“Teal…”
But Teal was already running. “Chena! Stop!”
“Chena!”
Chena jerked her head up. A woman ran toward her. She tightened her grip on Eden’s still form and turned to look down into the water where it swirled against the base of the rust-red cliff.
“Stop! Don’t! It’s Teal!”
Chena turned again; she couldn’t help it. “Teal?” she heard herself breathe.
The woman had stopped running. She stood in a clump of antelope’s tail brush about ten yards away, panting hard. She was tall and round in the hips, with skin the exact color Mom’s had been.
“It’s me, I’m Teal,” she gasped. “I had a tailor age me up. The one who got hold of you, I think.”
“Teal’s gone,” murmured Chena. It was a good thing the woman wore sturdy trousers, she thought idly. Antelope’s tail had thorns. “She left.”
“I’m back,” said the woman. “God’s own, Nan Elle recognized me.” Chena felt her eyes strain as they stared. “And you used to call me vapor-brain,” snorted the woman.
Chena’s mouth had to shape the word several times before any sound come out. “Teal?”
“So, what do you think you’re doing this time?” The woman— Teal? really? Teal come back?—folded her arms, standing with one hip thrust a little forward and her face twisted up, scornful, superior. Just like Teal in the hothouse when she was telling Chena how things really were.
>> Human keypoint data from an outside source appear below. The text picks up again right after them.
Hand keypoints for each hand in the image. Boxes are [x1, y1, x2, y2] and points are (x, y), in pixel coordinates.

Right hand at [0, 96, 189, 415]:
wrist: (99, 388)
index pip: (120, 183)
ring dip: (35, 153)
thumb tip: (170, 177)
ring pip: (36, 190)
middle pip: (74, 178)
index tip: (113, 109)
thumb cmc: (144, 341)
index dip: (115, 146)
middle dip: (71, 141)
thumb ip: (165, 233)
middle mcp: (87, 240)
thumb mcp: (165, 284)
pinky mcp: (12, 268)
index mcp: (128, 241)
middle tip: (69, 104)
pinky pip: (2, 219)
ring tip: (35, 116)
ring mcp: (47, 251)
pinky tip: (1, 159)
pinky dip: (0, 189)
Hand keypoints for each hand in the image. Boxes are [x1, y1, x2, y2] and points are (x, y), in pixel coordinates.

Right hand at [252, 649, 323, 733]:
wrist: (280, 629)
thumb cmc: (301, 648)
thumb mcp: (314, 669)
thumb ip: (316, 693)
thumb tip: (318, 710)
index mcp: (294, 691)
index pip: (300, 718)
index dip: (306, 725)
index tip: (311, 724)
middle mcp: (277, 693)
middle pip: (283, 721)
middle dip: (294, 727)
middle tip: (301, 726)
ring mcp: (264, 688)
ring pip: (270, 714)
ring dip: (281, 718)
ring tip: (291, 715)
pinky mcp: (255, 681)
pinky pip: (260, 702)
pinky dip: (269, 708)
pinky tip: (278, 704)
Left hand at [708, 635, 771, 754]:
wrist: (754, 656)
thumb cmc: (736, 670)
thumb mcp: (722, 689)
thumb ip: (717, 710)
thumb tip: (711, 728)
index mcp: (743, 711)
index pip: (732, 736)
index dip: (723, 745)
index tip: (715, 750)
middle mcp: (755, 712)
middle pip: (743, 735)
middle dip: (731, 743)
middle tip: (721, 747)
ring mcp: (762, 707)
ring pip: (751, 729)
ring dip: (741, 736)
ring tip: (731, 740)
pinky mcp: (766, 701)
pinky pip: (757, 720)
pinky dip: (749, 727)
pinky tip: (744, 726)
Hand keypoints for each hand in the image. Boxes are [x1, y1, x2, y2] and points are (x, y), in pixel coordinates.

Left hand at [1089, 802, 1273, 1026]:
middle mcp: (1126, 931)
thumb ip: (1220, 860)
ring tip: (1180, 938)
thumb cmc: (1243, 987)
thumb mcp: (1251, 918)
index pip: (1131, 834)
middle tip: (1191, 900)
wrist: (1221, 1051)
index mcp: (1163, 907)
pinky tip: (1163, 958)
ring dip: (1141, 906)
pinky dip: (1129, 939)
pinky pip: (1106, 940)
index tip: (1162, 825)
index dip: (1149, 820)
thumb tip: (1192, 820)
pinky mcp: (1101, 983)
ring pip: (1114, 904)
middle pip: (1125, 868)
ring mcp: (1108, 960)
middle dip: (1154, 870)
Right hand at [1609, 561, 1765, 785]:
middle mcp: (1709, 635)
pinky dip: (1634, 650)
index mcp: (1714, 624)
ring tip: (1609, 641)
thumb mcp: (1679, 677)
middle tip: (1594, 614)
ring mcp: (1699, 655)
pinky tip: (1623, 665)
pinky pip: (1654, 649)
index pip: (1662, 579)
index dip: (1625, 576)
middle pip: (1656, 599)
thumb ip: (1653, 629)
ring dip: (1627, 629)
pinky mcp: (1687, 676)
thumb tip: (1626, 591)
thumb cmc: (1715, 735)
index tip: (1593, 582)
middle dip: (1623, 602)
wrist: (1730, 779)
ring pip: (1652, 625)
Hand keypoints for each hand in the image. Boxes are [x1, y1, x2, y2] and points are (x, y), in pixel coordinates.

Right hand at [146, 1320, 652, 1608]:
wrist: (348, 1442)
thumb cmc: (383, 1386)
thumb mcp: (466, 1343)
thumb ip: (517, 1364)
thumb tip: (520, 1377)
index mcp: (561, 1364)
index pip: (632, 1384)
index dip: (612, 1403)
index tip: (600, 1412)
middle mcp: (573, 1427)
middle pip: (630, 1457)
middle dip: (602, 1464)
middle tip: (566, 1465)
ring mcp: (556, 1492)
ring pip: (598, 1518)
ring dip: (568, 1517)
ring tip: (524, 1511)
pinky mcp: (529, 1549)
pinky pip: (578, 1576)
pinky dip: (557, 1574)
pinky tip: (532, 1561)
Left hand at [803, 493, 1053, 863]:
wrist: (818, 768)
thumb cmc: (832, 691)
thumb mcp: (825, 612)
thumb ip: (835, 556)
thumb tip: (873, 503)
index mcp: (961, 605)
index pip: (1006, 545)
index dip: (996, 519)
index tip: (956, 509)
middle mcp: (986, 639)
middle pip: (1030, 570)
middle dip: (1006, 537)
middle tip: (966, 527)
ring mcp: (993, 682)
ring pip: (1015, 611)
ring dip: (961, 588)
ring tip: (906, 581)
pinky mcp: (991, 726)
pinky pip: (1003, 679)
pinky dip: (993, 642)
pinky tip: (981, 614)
Just like Teal a hundred times when they were staying with Nan Elle and she didn’t want to go to class, didn’t want to go on shift, didn’t want to do anything Chena told her she had to.
“Teal.” She took a step forward, and then Eden shifted in her arms. Was it waking up?
“Hello.” Teal waved a careless salute. “I asked what do you think you’re doing.”
Chena looked down at the water. From here, it looked deep blue. Spurts of foam leapt up from where the waves splashed the rocks. Remember what you’re doing. This is important. You have to do it now.
But Teal should know what was happening. “This killed Mom.” She held Eden out.
Teal leaned forward and wrinkled her nose at it. “Doesn’t look old enough.”
“No! This was inside her. This is what they cut out of her!” Teal had to understand. Teal had come back. Teal knew how important this was. Teal was the only other one who knew. “This is what they were going to put inside us!”
Teal cocked her head and eyed Chena skeptically. “So, you’re going to toss the kid over the cliff because the hothousers’ brains are all vacuum-welded?”
Anger, hot as blood, thundered through Chena’s veins. “You don’t understand. You never understand!”
Teal threw open her arms. “Explain it to me, then, Chena. You always have forty thousand explanations in storage. Let’s have the one for murdering a little boy.”
“It’s not a little boy!” she screamed. “Stop saying it’s a little boy!”
“Look at him, Chena!” snapped Teal. “If that’s not a little boy, what is it?”
Chena looked at the figure lying limp in her arms. It still looked so much like Teal—not this new, strange Teal in front of her, but Teal when she was little. Teal when she had listened, when she had believed.
“It’s a cure for the Diversity Crisis. It’s a murder weapon. It’s our future.” Chena’s eyes burned as she looked at it. It shifted again. It was going to wake up soon and open Teal’s eyes. She wouldn’t be able to jump if she had to look into Teal’s eyes. “It can’t get sick, no matter what it’s exposed to. They’re going to use it to kill off the Authority and all the Called. They’re going to be the only people left alive.” She lifted her gaze to Teal, tall and mature, all ready for the hothousers to use. “They’re going to use us to make more of them, Teal, so they can kill more people!”
“So, you’re going to throw him off a cliff?”
Tears came at last, streams of heat trickling down her cheeks. “They’re never going to leave us alone, Teal. They’re going to keep coming and coming and coming. They’re going to use us to kill people, Teal. I don’t want to kill people.” Teal’s face shifted as she finally understood it was not just Eden who had to die.
“No?” Teal’s eyebrows rose and she sauntered a couple of steps forward. “You just want to kill him and you.” Teal stepped up next to Chena and looked down over the cliff, measuring the length of the drop with her gaze.